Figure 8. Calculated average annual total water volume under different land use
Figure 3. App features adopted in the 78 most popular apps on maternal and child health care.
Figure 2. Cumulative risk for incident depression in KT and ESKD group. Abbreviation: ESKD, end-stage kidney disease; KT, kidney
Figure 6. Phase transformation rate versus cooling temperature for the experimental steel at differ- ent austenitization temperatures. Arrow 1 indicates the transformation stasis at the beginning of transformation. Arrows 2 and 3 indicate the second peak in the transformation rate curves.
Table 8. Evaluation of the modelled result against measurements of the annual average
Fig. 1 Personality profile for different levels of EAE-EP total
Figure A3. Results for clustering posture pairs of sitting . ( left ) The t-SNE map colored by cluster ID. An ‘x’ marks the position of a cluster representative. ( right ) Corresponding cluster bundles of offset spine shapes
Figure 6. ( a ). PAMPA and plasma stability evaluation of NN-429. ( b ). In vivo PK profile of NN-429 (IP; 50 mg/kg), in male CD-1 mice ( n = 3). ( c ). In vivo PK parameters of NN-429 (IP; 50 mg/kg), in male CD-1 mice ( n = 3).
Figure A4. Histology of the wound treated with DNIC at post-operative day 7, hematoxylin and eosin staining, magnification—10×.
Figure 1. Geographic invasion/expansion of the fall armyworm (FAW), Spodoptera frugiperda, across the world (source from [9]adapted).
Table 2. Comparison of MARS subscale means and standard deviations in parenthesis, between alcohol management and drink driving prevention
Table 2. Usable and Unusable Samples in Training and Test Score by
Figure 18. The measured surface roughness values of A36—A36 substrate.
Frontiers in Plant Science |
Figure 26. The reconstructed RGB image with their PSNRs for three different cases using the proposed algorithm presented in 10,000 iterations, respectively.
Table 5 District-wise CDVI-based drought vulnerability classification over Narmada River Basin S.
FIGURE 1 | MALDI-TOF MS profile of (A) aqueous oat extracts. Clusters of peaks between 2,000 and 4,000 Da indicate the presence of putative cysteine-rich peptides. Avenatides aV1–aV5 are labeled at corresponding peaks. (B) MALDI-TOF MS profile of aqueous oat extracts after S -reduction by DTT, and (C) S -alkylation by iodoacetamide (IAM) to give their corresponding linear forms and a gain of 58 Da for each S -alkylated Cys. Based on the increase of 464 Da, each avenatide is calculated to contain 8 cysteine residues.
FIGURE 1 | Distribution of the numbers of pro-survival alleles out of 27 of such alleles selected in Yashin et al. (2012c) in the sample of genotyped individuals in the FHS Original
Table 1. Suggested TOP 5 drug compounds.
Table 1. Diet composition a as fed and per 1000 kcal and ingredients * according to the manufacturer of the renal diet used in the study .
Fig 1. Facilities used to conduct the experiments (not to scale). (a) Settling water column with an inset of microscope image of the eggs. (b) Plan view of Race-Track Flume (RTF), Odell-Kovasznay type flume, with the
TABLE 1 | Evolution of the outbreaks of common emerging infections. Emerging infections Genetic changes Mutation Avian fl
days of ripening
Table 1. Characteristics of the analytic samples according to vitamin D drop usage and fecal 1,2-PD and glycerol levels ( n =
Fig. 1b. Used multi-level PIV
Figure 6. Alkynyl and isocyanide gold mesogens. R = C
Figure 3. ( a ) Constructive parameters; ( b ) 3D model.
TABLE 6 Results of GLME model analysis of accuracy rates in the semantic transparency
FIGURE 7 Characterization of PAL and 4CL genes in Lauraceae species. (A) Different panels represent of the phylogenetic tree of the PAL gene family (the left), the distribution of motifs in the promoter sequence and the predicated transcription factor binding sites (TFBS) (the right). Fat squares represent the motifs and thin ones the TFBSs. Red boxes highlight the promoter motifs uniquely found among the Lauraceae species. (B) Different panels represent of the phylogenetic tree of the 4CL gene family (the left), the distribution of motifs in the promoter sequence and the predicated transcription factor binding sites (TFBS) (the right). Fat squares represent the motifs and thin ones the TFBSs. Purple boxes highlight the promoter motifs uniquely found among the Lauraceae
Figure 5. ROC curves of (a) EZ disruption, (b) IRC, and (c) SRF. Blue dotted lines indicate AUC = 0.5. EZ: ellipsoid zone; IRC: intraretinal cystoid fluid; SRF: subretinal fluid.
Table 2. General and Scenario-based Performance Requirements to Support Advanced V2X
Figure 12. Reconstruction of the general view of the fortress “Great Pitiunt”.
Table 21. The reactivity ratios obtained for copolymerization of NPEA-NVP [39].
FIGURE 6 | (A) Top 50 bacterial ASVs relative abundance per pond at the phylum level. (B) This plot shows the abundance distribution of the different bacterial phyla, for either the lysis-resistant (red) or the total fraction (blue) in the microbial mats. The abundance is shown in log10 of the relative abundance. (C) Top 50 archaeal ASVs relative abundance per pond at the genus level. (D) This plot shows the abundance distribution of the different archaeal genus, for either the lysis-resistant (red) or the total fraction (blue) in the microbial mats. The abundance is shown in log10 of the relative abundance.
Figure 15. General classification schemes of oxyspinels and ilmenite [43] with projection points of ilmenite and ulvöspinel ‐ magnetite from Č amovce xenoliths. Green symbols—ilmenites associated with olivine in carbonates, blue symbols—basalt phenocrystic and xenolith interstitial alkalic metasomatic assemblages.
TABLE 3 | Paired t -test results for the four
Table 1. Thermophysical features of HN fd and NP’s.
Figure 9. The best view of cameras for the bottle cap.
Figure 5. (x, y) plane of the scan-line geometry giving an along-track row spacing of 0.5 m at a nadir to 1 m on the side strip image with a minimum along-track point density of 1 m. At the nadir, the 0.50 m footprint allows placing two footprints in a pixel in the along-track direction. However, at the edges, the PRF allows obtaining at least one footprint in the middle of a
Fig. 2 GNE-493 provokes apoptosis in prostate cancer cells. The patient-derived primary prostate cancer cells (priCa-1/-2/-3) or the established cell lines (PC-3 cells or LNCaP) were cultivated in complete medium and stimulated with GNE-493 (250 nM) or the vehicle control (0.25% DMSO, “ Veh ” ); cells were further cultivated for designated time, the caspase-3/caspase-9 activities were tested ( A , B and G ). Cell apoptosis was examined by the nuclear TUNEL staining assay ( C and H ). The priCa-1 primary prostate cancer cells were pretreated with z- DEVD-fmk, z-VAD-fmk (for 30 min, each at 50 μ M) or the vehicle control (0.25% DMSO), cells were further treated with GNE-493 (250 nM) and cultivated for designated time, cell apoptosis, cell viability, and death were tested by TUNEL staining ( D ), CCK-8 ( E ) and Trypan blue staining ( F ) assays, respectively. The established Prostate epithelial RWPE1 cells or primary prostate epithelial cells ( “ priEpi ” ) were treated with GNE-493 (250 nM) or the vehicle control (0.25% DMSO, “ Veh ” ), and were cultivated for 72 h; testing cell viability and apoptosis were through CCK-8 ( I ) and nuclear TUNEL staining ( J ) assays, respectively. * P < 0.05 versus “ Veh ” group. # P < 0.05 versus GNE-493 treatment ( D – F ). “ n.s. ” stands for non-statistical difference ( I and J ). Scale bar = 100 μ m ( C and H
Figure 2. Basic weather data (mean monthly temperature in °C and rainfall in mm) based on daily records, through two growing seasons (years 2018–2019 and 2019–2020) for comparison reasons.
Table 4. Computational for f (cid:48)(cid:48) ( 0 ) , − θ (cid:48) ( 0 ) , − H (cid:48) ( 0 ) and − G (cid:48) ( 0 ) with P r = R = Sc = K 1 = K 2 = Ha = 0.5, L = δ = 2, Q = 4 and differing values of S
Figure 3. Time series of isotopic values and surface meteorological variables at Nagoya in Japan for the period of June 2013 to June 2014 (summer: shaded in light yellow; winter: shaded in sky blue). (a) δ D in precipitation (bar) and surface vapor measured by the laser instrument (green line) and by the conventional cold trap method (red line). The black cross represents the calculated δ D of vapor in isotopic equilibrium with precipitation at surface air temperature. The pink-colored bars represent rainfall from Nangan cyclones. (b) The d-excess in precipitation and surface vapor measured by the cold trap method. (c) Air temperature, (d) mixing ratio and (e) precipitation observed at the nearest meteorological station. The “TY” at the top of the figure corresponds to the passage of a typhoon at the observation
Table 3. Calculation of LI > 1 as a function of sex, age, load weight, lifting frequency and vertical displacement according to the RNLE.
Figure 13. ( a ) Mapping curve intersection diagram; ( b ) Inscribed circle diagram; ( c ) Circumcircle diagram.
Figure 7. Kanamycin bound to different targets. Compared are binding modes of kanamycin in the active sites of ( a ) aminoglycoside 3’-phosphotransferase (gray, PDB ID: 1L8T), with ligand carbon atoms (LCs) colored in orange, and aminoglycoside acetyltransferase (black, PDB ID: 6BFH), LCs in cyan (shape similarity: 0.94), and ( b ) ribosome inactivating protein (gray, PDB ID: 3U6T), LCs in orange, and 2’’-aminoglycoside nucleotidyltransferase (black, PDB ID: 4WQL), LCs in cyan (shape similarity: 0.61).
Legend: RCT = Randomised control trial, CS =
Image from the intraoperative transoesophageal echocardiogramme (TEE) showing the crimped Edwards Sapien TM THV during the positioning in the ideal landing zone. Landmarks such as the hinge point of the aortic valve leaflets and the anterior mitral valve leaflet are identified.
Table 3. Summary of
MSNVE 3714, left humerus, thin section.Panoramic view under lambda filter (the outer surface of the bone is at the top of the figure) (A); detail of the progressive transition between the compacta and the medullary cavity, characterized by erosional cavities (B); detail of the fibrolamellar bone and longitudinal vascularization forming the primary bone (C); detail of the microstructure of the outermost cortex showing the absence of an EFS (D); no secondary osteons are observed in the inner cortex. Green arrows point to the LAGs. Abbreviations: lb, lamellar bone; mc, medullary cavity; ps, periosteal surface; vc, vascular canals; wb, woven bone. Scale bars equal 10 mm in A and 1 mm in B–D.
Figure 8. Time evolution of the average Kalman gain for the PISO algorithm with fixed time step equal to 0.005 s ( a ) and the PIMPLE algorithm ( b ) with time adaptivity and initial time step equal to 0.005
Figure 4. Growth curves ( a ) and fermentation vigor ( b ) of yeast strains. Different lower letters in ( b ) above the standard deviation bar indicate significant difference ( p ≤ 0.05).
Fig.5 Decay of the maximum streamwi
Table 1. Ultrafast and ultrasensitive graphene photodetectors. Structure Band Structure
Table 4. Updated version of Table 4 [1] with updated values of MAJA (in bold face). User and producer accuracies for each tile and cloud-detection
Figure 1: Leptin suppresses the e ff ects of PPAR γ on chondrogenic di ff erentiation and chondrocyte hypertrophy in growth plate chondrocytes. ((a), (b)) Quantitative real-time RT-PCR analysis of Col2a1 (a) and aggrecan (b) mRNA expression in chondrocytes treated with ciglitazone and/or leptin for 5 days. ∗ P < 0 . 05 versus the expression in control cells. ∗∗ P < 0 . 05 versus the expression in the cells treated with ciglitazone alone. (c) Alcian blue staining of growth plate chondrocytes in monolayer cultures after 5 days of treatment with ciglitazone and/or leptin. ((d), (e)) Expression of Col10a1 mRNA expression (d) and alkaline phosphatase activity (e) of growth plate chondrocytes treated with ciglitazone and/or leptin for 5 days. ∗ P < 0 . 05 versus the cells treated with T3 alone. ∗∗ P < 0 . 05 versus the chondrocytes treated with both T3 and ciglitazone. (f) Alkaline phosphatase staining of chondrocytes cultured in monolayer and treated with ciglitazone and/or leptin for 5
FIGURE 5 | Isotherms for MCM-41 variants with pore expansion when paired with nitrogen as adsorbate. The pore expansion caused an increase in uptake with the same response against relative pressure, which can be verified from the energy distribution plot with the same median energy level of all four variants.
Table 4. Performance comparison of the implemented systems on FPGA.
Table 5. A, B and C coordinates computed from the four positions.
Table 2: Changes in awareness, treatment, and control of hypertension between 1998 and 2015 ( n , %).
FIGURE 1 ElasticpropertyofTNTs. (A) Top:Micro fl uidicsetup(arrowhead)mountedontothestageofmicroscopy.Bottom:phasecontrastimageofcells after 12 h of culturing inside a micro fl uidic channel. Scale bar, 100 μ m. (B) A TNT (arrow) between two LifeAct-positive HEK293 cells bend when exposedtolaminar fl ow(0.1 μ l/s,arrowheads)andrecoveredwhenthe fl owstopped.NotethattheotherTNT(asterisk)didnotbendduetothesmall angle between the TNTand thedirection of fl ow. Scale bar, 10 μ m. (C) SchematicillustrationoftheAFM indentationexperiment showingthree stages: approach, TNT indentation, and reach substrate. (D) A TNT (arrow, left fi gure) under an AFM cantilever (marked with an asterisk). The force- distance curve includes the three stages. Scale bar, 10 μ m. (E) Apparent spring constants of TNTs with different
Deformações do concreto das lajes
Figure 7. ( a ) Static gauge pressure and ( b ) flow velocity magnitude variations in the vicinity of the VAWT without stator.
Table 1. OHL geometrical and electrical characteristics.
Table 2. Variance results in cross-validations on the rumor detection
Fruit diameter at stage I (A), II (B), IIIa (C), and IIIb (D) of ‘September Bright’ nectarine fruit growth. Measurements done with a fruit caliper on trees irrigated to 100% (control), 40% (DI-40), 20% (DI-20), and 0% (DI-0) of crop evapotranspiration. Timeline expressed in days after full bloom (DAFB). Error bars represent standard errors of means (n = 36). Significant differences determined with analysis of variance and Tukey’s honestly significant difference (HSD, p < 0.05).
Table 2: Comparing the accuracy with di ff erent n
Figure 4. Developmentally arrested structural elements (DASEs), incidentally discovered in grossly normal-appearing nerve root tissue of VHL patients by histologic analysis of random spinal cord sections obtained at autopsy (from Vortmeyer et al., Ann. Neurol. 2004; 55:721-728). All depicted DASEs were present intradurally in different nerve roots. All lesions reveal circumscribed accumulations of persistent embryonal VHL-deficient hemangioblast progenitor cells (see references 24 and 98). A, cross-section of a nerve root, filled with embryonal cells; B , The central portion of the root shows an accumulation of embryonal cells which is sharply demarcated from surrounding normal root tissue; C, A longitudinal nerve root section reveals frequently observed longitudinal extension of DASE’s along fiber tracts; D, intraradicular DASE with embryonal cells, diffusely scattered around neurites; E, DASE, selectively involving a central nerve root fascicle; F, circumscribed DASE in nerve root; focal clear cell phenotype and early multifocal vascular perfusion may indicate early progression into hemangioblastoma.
**********
Where the listing above has a line with "FIGURE 6 | (A)", start there, and output every line exactly through the line with "Figure 9. The", which is also included.

▶ [Solution]
FIGURE 6 | (A) Top 50 bacterial ASVs relative abundance per pond at the phylum level. (B) This plot shows the abundance distribution of the different bacterial phyla, for either the lysis-resistant (red) or the total fraction (blue) in the microbial mats. The abundance is shown in log10 of the relative abundance. (C) Top 50 archaeal ASVs relative abundance per pond at the genus level. (D) This plot shows the abundance distribution of the different archaeal genus, for either the lysis-resistant (red) or the total fraction (blue) in the microbial mats. The abundance is shown in log10 of the relative abundance.
Figure 15. General classification schemes of oxyspinels and ilmenite [43] with projection points of ilmenite and ulvöspinel ‐ magnetite from Č amovce xenoliths. Green symbols—ilmenites associated with olivine in carbonates, blue symbols—basalt phenocrystic and xenolith interstitial alkalic metasomatic assemblages.
TABLE 3 | Paired t -test results for the four
Table 1. Thermophysical features of HN fd and NP’s.
Figure 9. The best view of cameras for the bottle cap.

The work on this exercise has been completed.